Why Yoan Moncada's hot streak is important for the White Sox confidence and his

HOUSTON -- Don’t think the White Sox front office isn’t enjoying every second of Yoan Moncada’s tear.

Everyone can breathe a little easier knowing there are fewer questions for baseball’s top prospect to answer headed into 2018. Pleased as they’d been with Moncada’s patient plate approach, the club desired a breakthrough before Oct. 2 for the confidence boost it would provide him alone. Moncada continued a torrid run on Wednesday night that should have him bristling with poise when he arrives in Glendale, Ariz. next February. He homered as the White Sox fell 4-3 to the Houston Astros at Minute Maid Park.

“We’ve been looking for him to continue to try and make adjustments,” manager Rick Renteria said. “There was probably a point there where people were a little concerned. Truthfully, when you see some of the talent these kids have, you recognize that their skillset is going to play up, it’s just a matter of getting the repetition.”

The White Sox have been impressed with Moncada’s improved awareness as he gains more experience.

One area in which Moncada has made the most gains is pitch recognition. The book has been that second baseman has had trouble with offspeed since he arrived in 2016, hitting .154 against sliders and .238 against curveballs entering Wednesday, according to Brooksbaseball.net.

But Moncada is trending upward. The first-pitch slider from Astros starter Brad Peacock that Moncada ripped for a go-ahead, two-run homer in the fourth inning was his fifth hit of the trip on a slider or curveball in 11 at-bats. On the trip, Moncada -- who has 209 plate appearances this season -- is hitting .415/.477/.683 with three homers, eight RBIs and 12 runs in 41 plate appearances.

[MORE: Jose Abreu's gift to Yoan Moncada just keeps on giving

Given Moncada’s struggles in a brief 2016 tryout with the Boston Red Sox, having success is certainly helpful as he won’t head into another offseason wondering when it might happen for him. Moncada doesn’t compare the two situations because of playing time -- he was limited to 20 plate appearances over a month in 2016. But he agrees his recent play is good for the psyche.

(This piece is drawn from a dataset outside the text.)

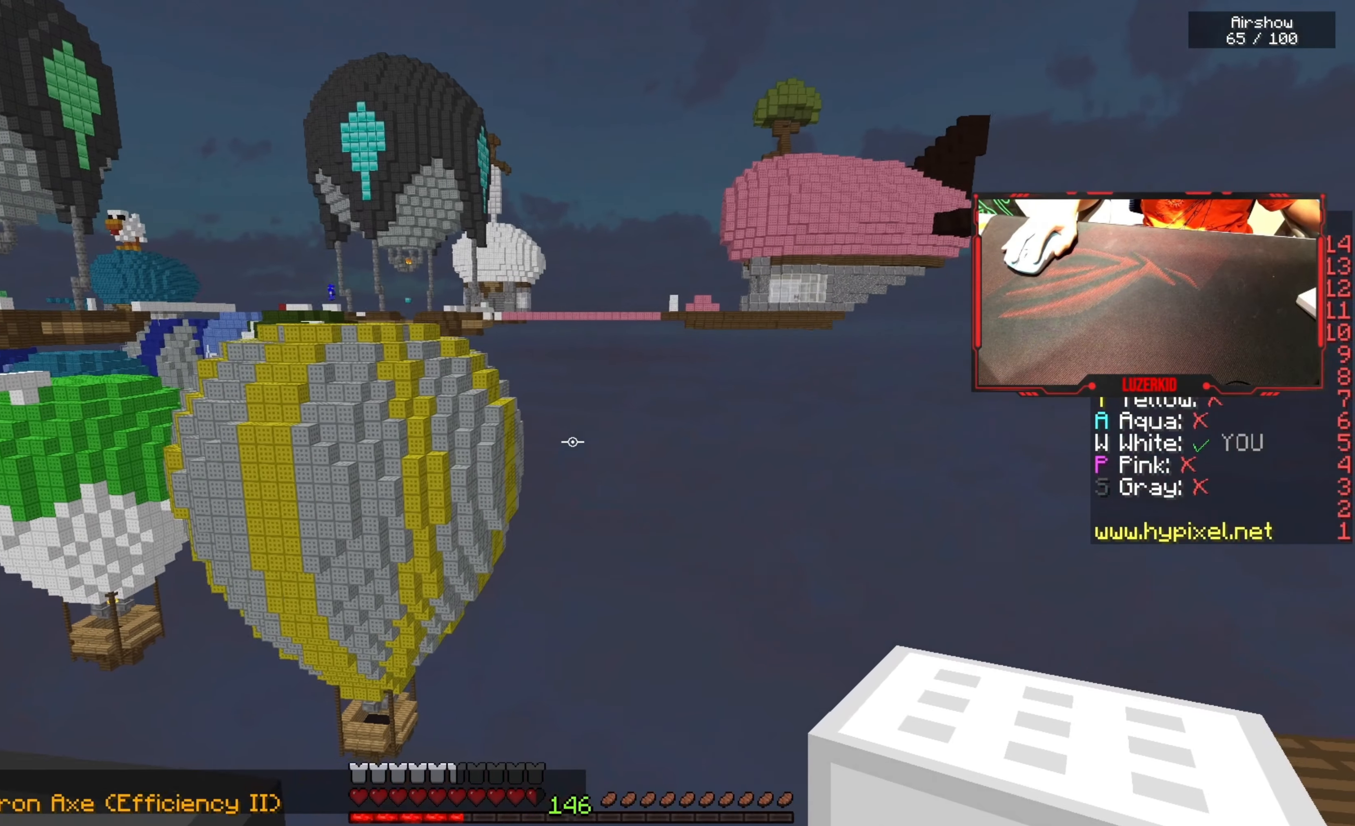
{"keys": [], "mouse": [], "events": []}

“It’s important for my confidence, especially thinking about next year,” Moncada said through an interpreter. “With this run, I have been able to have more confidence and believe in myself and my talent, and I think that’s something I can carry into next season.”

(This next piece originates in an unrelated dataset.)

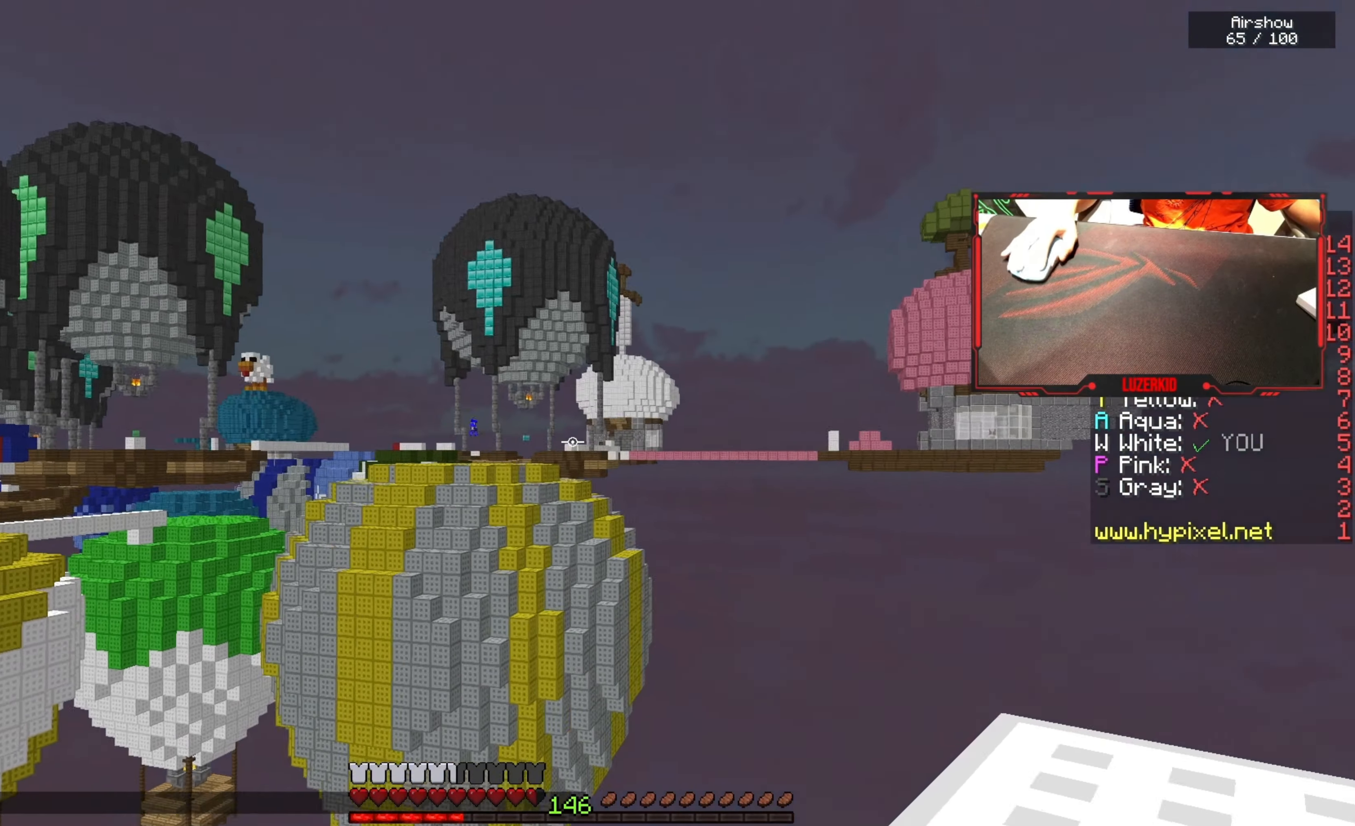
{"keys": [], "mouse": [], "events": []}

“This offseason is going to be different because I’ve been able to play almost every day. I have more confidence in myself. I know the game better. Last season I had an opportunity to be at this level a little bit, but it wasn’t the same. This year is the opposite because I’ve been playing a lot and have been able to handle good and bad stretches at this level.”

While a reduction in strikeout-rate is still needed to be more effective, Moncada has begun to establish himself as a major league hitter. It’s exactly how teammate and mentor Jose Abreu hoped Moncada would spend his time this season.

“He has to get to know a lot of things at this level,” Abreu said through an interpreter. “The game, the pitchers, the culture here -- there’s a lot of little things he has to get to know here. The way you can work through it is give your best every day and try to learn as much as you can and try to use all your knowledge and to pool your knowledge on each play in the game. That’s the only way you can get results and you can build on those results and this experience for the future. I think he’s finally doing it and that’s important for him and for us thinking of the next season and beyond.”

Renteria not only likes the pitch recognition but the way that Moncada has tried to hit through the shift several times against Houston. Though the White Sox never wavered, they’re certainly happy to see Moncada produce the way they thought he eventually would.

“He’s starting to slow it down a little more,” Renteria said. “He’s starting to see more of the landscape and making adjustments in general. It’s been a good run for him. We thought he would show signs of growth at the end of the season and he’s doing that.”